Elixir script load all modules in folder recursivelly

Question

I want to compile and load all modules recursivelly in specific folder. I know I can do this with Mix project

iex -S mix run

Which will load all files in lib/ directory.

However I want the same behaviour in non-Mix script - programmaticly if it's possible. Something like Code.compile_all("directory/")
Is there any API like that?

Answer 1

Just to clarify the terms: Mix does not load the files in lib/, it compiles them if needed, and then uses the compiled byte code (without having to execute the whole file again).
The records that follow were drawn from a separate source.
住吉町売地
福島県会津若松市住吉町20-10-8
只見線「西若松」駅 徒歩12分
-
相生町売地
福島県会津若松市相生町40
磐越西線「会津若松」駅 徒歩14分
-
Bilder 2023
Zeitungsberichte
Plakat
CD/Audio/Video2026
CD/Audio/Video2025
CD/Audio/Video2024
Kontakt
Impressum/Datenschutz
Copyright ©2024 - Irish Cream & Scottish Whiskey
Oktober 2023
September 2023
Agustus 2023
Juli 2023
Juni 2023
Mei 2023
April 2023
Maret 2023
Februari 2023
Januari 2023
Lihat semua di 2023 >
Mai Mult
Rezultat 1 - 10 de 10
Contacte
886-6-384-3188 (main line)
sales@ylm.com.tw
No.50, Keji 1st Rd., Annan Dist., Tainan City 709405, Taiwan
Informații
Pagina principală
You can load any file in a directory by calling Code.require_file/1 or Code.load_file/1 but that does not generate any artifact in disk. If later on you call Code.require_file/1, the same files will be evaluated again, which may take time. The idea of compiling is exactly so you don't pay this price every time.
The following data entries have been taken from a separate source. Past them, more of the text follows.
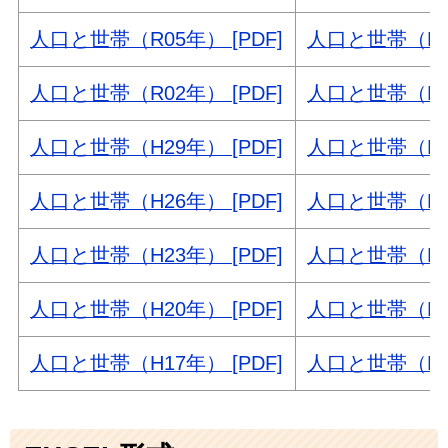
人口と世帯（R05年） [PDF]
人口と世帯（R04
人口と世帯（R02年） [PDF]
人口と世帯（H31
人口と世帯（H29年） [PDF]
人口と世帯（H28
人口と世帯（H26年） [PDF]
人口と世帯（H25
人口と世帯（H23年） [PDF]
人口と世帯（H22
人口と世帯（H20年） [PDF]
人口と世帯（H19
人口と世帯（H17年） [PDF]
人口と世帯（H16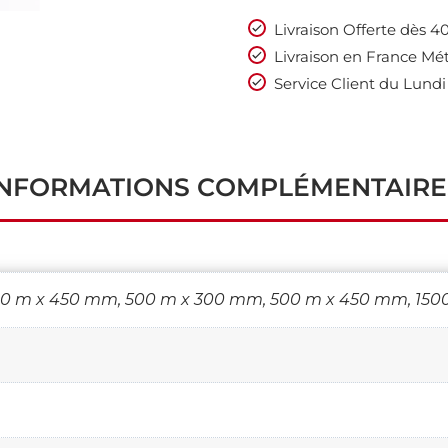
Livraison Offerte dès 
Livraison en France Mét
Service Client du Lundi
INFORMATIONS COMPLÉMENTAIRE
0 m x 450 mm, 500 m x 300 mm, 500 m x 450 mm, 150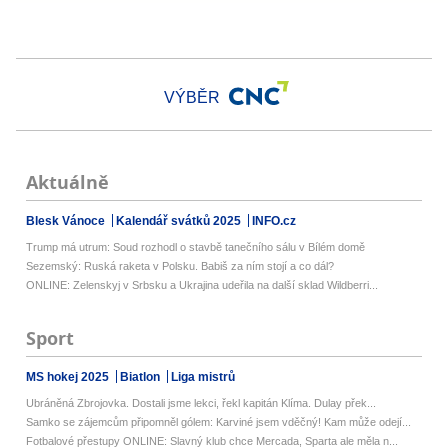
VÝBĚR
Aktuálně
Blesk Vánoce
Kalendář svátků 2025
INFO.cz
Trump má utrum: Soud rozhodl o stavbě tanečního sálu v Bílém domě
Sezemský: Ruská raketa v Polsku. Babiš za ním stojí a co dál?
ONLINE: Zelenskyj v Srbsku a Ukrajina udeřila na další sklad Wildberri...
Sport
MS hokej 2025
Biatlon
Liga mistrů
Ubráněná Zbrojovka. Dostali jsme lekci, řekl kapitán Klíma. Dulay přek...
Samko se zájemcům připomněl gólem: Karviné jsem vděčný! Kam může odejí...
Fotbalové přestupy ONLINE: Slavný klub chce Mercada, Sparta ale měla n...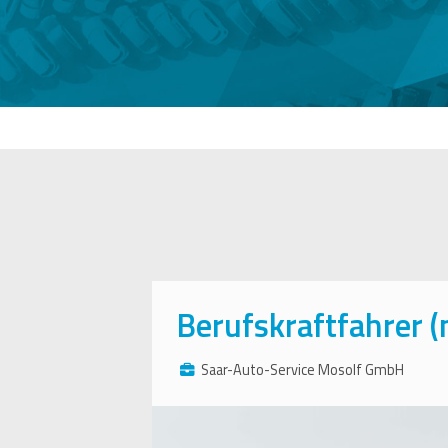
Berufskraftfahrer 
Saar-Auto-Service Mosolf GmbH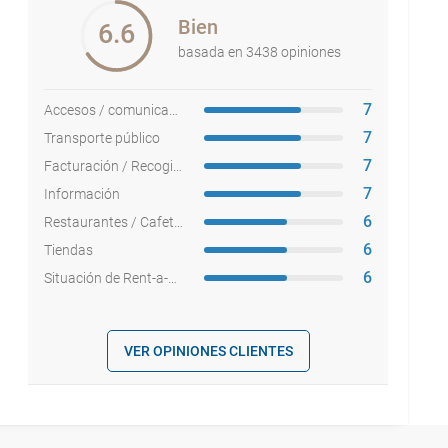
Bien
6.6
basada en 3438 opiniones
7
Accesos / comunicaciones
7
Transporte público
7
Facturación / Recogida equipajes
7
Información
6
Restaurantes / Cafeterías
6
Tiendas
6
Situación de Rent-a-cars
VER OPINIONES CLIENTES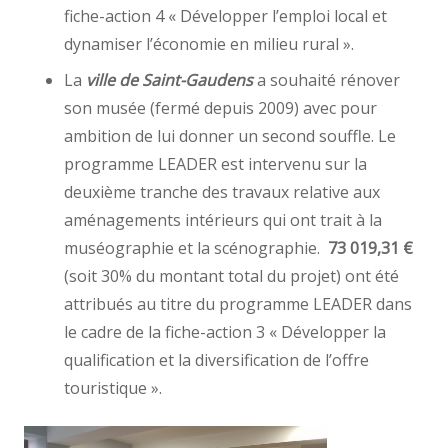
fiche-action 4 « Développer l’emploi local et
dynamiser l’économie en milieu rural ».
La
ville de Saint-Gaudens
a souhaité rénover
son musée (fermé depuis 2009) avec pour
ambition de lui donner un second souffle. Le
programme LEADER est intervenu sur la
deuxième tranche des travaux relative aux
aménagements intérieurs qui ont trait à la
muséographie et la scénographie.
73 019,31 €
(soit 30% du montant total du projet) ont été
attribués au titre du programme LEADER dans
le cadre de la fiche-action 3 « Développer la
qualification et la diversification de l’offre
touristique ».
That said, let's answer your question directly.

1. A way to load everything in a directory is:

   dir
   |> Path.join("**/*.exs")
   |> Path.wildcard()
   |> Enum.map(&Code.require_file/1)
   

2. If you want to compile them, use:

   dir
   |> Path.join("**/*.ex")
   |> Path.wildcard()
   |> Kernel.ParallelCompiler.files_to_path("path/for/beam/files")
   

3. If you want to just compile another directory in the context of a project (with a mix.exs and what not), you can give any directory you want to Mix inside def project:

   elixirc_paths: ["lib", "my/other/path"]
   

That's it.

Answer 2

I'm not sure about built-in ways to do this in Elixir, but you could achieve the same result using something like filelib:fold_files/5 from Erlang.

:filelib.fold_files "directory/", "\.ex$", true, &Code.load_file/1, []